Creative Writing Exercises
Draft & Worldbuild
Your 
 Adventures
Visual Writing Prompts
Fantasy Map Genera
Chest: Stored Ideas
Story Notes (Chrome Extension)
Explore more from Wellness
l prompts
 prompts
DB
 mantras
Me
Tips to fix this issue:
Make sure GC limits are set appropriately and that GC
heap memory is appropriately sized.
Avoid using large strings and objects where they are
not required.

________________________________________

▸ Work item
In the records, how many lines hold the word "Writing"? Answer with the number and no other words.

▸ Your solution
2